I hope newer moms understand the difference. And I think Glennon does. Her post goes on to describe the different kinds of time: Chronos, the minutes that creep by when you’re waiting for bedtime, the slow crawl of the clock during the witching hour…and Kairos, God’s time, the magical moments:

Like when I’m stuck in chronos time in the grocery line and I’m haggard and annoyed and angry at the slow check-out clerk. And then I look at my cart and I’m transported out of chronos. And suddenly I notice the piles and piles of healthy food I’ll feed my children to grow their bodies and minds and I remember that most of the world’s mamas would kill for this opportunity. This chance to stand in a grocery line with enough money to pay. And I just stare at my cart. At the abundance. The bounty. Thank you, God. Kairos.

In the 14 years since I’ve become a mom, I’ve gradually gotten better at coping with motherhood’s ups and downs. Some of that is because I’m finally neither nursing ’round the clock nor pregnant and am getting a decent night’s sleep. Partly it’s because my older children no longer bolt at the grocery store and I can even count on them to babysit their toddler sister for a half-hour while I run an errand. Partly it’s because nearly a decade and a half of parenting has given me superior selective-hearing and tuning-out-chaos abilities. And in large part, it’s because I’ve worked hard at it.

But after reading Glennon’s post I think I’ve figured out another reason: I’ve had enough time for those Kairos moments to add up and blend together and create a warm, fuzzy background; a context against which the Chronos moments start to seem less powerful, less pervasive.

When your oldest child is three or four, each Chronos moment still represents such a large percentage of your life as a mother: it’s easy to get the feeling that those sweaty, flustered, confused, exhausted moments will always make up the bulk of your days. But as the kids get older, those moments of peace and clarity and wonder – the Kairos – create a thick, warm blanket in the background, and you realize that despite all the mistakes you made, all the less-than-ideal choices you made, the Kairos moments always meant more than the Chronos.

So I am the old lady at the store, the one wanting you to enjoy the moments, to seize the day. But if I had one hope for newer moms, it wouldn’t be to try to wish away the Chronos moments, nor would it be to ignore the hard stuff, pretend it doesn’t exist, or to enjoy every single moment – because yes, that is impossible.

Instead, it would be to lift the Kairos up. To make a little extra space for them in your soul. To make them count just as much as – more than – the hard parts, even if they don’t seem to come quite as often. To give yourself a little credit for the fact that you have them at all and to give them more credence in your memory and the way you feel about your parenting.

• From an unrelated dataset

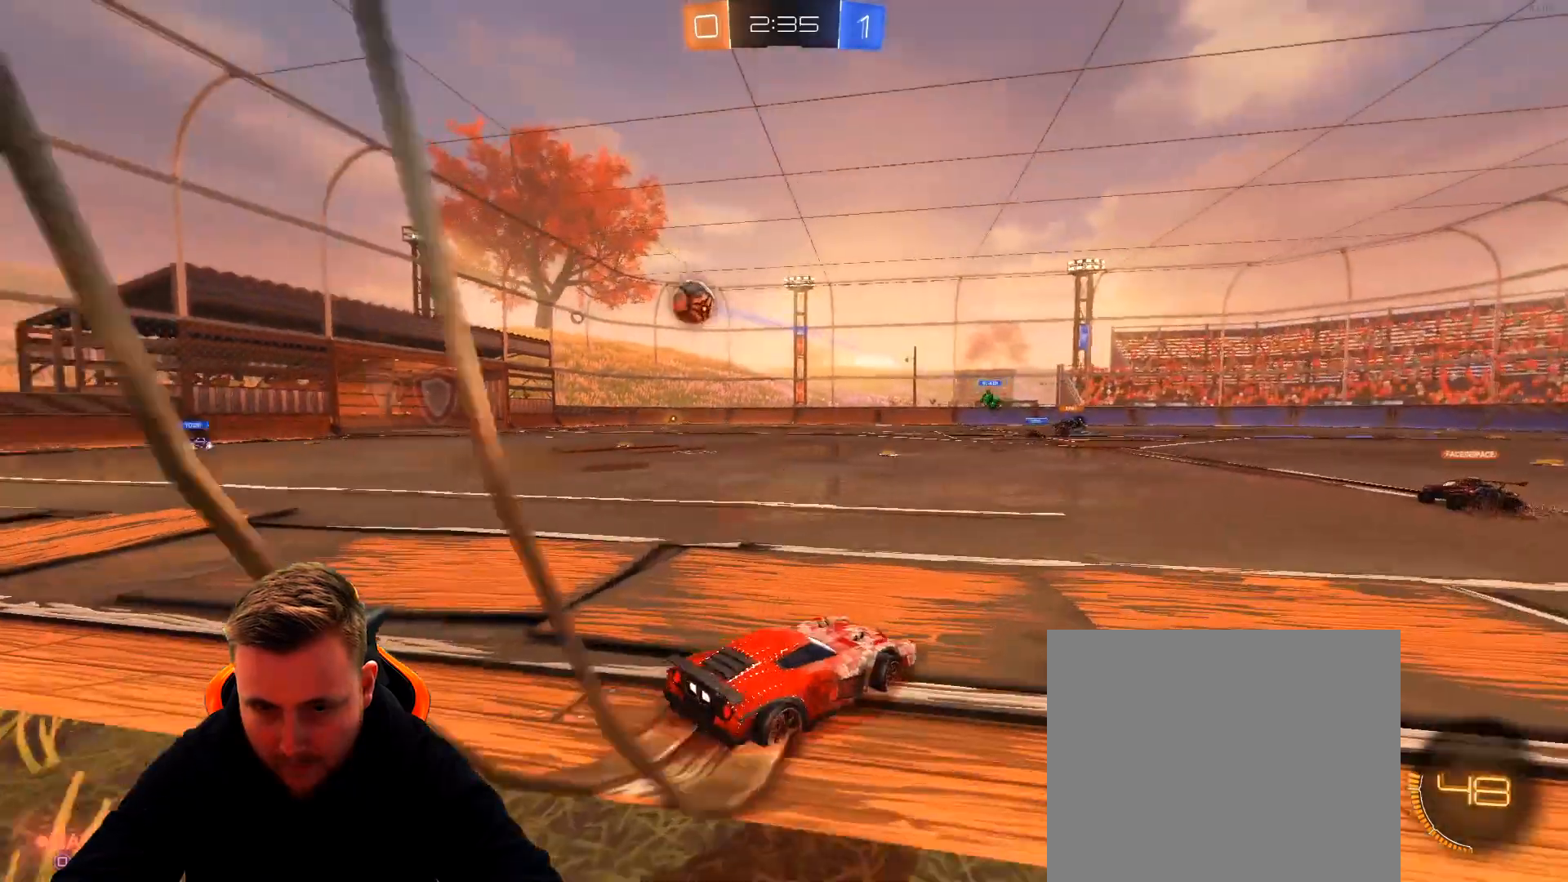
{"buttons": ["R1", "R2"], "left_stick": "left", "right_stick": "center", "events": [[50, "SQUARE", "down"], [167, "SQUARE", "up"], [183, "R1", "down"]]}
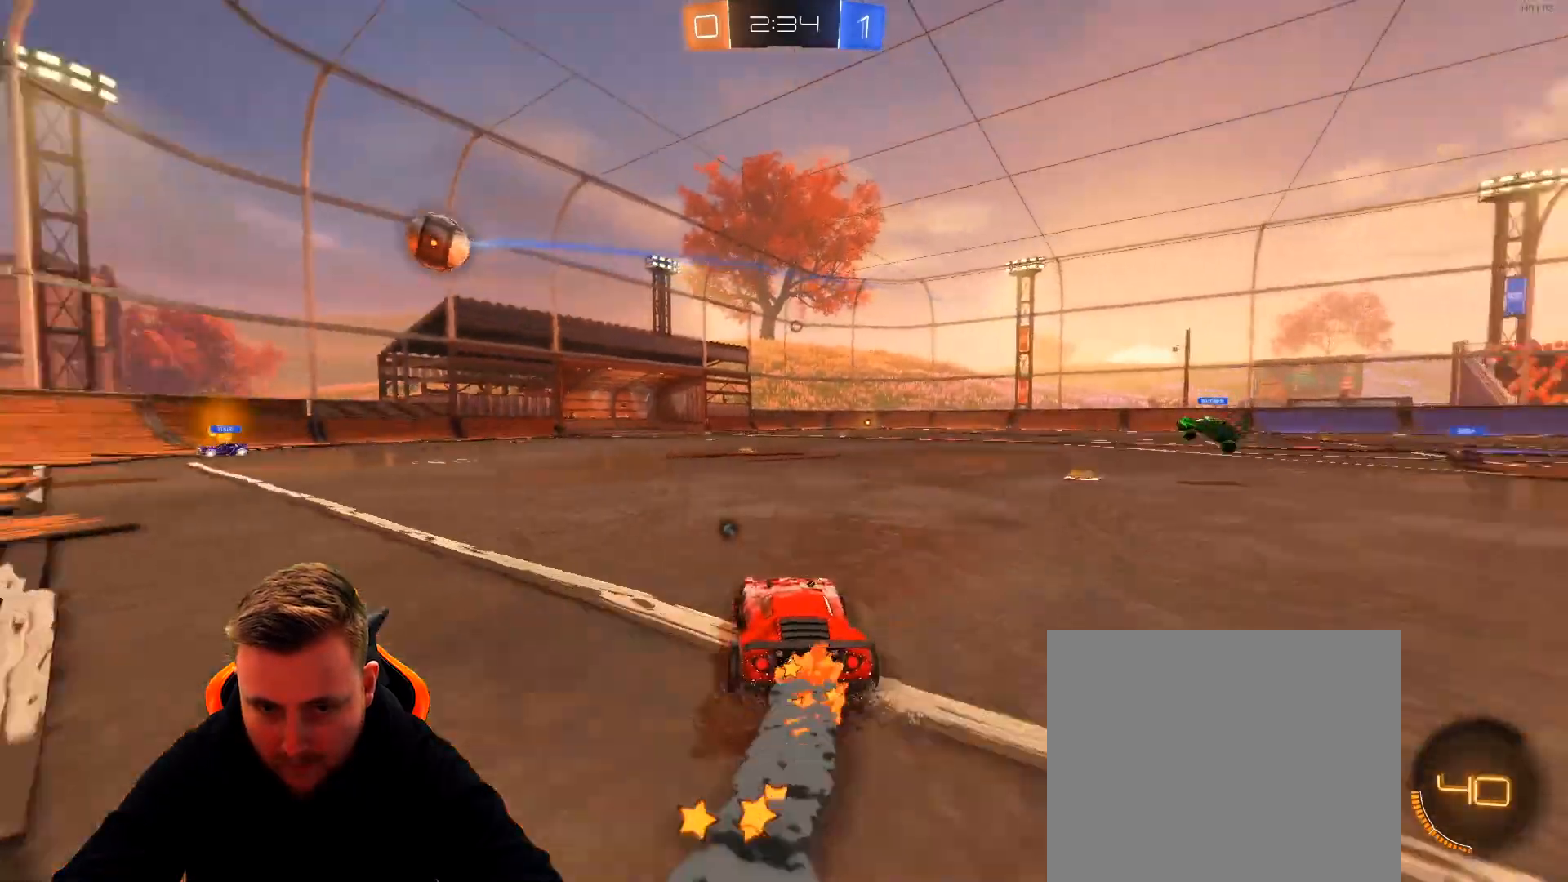
{"buttons": ["R2"], "left_stick": "center", "right_stick": "center", "events": [[17, "CROSS", "down"], [100, "CROSS", "up"], [100, "left_stick", "up-right"], [167, "CROSS", "down"], [267, "R1", "up"], [333, "CROSS", "up"], [333, "left_stick", "center"], [383, "SQUARE", "down"], [433, "SQUARE", "up"]]}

That’s what this blog is about. I’m trying to remind moms – trying to remind myself! – that we do have a choice: to elevate the snuggles and the laughs above the vomit and bickering and spilled milk. To set up our lives in such a way that we’re more rested, more ready, more able to cope with it all. To forgive ourselves when we screw up and move past the unrealistic expectations that make those moments of “failure” feel so much more awful to begin with.

Untainted, all-day-long blissful happiness is impossible for anyone, but we aren’t victims of circumstance: we really can choose to be happier moms.

Even in the midst of the Chronos moments.

Or at least, in anticipation of Kairos.

Thanks to Glennon at Momastery for inspiring this post!